◆ Exercise:
Could you transcribe all of the data word for word?

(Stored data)
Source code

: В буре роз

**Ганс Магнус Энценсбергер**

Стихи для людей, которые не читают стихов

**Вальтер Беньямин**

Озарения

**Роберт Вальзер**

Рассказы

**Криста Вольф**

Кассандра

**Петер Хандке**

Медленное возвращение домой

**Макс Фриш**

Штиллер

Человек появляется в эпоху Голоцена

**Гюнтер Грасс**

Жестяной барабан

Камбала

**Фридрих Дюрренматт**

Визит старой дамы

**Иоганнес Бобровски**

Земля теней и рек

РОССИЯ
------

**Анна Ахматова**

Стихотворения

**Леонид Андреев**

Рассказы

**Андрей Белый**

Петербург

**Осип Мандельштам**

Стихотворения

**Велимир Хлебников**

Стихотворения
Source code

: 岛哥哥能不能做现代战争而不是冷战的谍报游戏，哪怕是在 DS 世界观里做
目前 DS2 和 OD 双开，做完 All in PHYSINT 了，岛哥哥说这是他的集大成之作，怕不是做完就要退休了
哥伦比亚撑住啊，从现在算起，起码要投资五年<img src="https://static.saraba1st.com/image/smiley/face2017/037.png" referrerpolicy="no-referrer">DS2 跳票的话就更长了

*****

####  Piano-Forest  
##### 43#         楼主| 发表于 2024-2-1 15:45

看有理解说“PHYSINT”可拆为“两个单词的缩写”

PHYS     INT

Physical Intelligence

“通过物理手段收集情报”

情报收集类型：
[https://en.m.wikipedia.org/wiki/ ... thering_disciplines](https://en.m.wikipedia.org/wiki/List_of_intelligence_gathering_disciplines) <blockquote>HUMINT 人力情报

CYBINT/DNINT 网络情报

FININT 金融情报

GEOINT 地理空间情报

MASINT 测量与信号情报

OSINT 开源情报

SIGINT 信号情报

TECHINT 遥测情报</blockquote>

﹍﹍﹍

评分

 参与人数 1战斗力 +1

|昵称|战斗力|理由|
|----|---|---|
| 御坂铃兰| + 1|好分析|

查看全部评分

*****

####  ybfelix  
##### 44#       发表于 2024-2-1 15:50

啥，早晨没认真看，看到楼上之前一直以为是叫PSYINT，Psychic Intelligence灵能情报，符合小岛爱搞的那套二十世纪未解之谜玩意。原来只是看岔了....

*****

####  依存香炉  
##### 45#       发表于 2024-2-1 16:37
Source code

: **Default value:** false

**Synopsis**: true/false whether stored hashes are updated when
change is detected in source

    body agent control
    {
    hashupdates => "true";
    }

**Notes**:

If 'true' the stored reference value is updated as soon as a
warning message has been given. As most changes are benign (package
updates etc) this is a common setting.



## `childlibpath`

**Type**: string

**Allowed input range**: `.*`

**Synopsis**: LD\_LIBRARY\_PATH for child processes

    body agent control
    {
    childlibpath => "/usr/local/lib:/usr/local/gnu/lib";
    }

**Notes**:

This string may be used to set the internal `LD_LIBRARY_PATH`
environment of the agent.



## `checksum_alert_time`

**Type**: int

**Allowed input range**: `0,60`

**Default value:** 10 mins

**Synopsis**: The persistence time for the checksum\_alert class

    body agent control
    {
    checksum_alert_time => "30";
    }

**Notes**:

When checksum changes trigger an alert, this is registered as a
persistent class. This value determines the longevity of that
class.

◆ Task response:
Source code

: В буре роз

**Ганс Магнус Энценсбергер**

Стихи для людей, которые не читают стихов

**Вальтер Беньямин**

Озарения

**Роберт Вальзер**

Рассказы

**Криста Вольф**

Кассандра

**Петер Хандке**

Медленное возвращение домой

**Макс Фриш**

Штиллер

Человек появляется в эпоху Голоцена

**Гюнтер Грасс**

Жестяной барабан

Камбала

**Фридрих Дюрренматт**

Визит старой дамы

**Иоганнес Бобровски**

Земля теней и рек

РОССИЯ
------

**Анна Ахматова**

Стихотворения

**Леонид Андреев**

Рассказы

**Андрей Белый**

Петербург

**Осип Мандельштам**

Стихотворения

**Велимир Хлебников**

Стихотворения
Source code

: 岛哥哥能不能做现代战争而不是冷战的谍报游戏，哪怕是在 DS 世界观里做
目前 DS2 和 OD 双开，做完 All in PHYSINT 了，岛哥哥说这是他的集大成之作，怕不是做完就要退休了
哥伦比亚撑住啊，从现在算起，起码要投资五年<img src="https://static.saraba1st.com/image/smiley/face2017/037.png" referrerpolicy="no-referrer">DS2 跳票的话就更长了

*****

####  Piano-Forest  
##### 43#         楼主| 发表于 2024-2-1 15:45

看有理解说“PHYSINT”可拆为“两个单词的缩写”

PHYS     INT

Physical Intelligence

“通过物理手段收集情报”

情报收集类型：
[https://en.m.wikipedia.org/wiki/ ... thering_disciplines](https://en.m.wikipedia.org/wiki/List_of_intelligence_gathering_disciplines) <blockquote>HUMINT 人力情报

CYBINT/DNINT 网络情报

FININT 金融情报

GEOINT 地理空间情报

MASINT 测量与信号情报

OSINT 开源情报

SIGINT 信号情报

TECHINT 遥测情报</blockquote>

﹍﹍﹍

评分

 参与人数 1战斗力 +1

|昵称|战斗力|理由|
|----|---|---|
| 御坂铃兰| + 1|好分析|

查看全部评分

*****

####  ybfelix  
##### 44#       发表于 2024-2-1 15:50

啥，早晨没认真看，看到楼上之前一直以为是叫PSYINT，Psychic Intelligence灵能情报，符合小岛爱搞的那套二十世纪未解之谜玩意。原来只是看岔了....

*****

####  依存香炉  
##### 45#       发表于 2024-2-1 16:37
Source code

: **Default value:** false

**Synopsis**: true/false whether stored hashes are updated when
change is detected in source

    body agent control
    {
    hashupdates => "true";
    }

**Notes**:

If 'true' the stored reference value is updated as soon as a
warning message has been given. As most changes are benign (package
updates etc) this is a common setting.



## `childlibpath`

**Type**: string

**Allowed input range**: `.*`

**Synopsis**: LD\_LIBRARY\_PATH for child processes

    body agent control
    {
    childlibpath => "/usr/local/lib:/usr/local/gnu/lib";
    }

**Notes**:

This string may be used to set the internal `LD_LIBRARY_PATH`
environment of the agent.



## `checksum_alert_time`

**Type**: int

**Allowed input range**: `0,60`

**Default value:** 10 mins

**Synopsis**: The persistence time for the checksum\_alert class

    body agent control
    {
    checksum_alert_time => "30";
    }

**Notes**:

When checksum changes trigger an alert, this is registered as a
persistent class. This value determines the longevity of that
class.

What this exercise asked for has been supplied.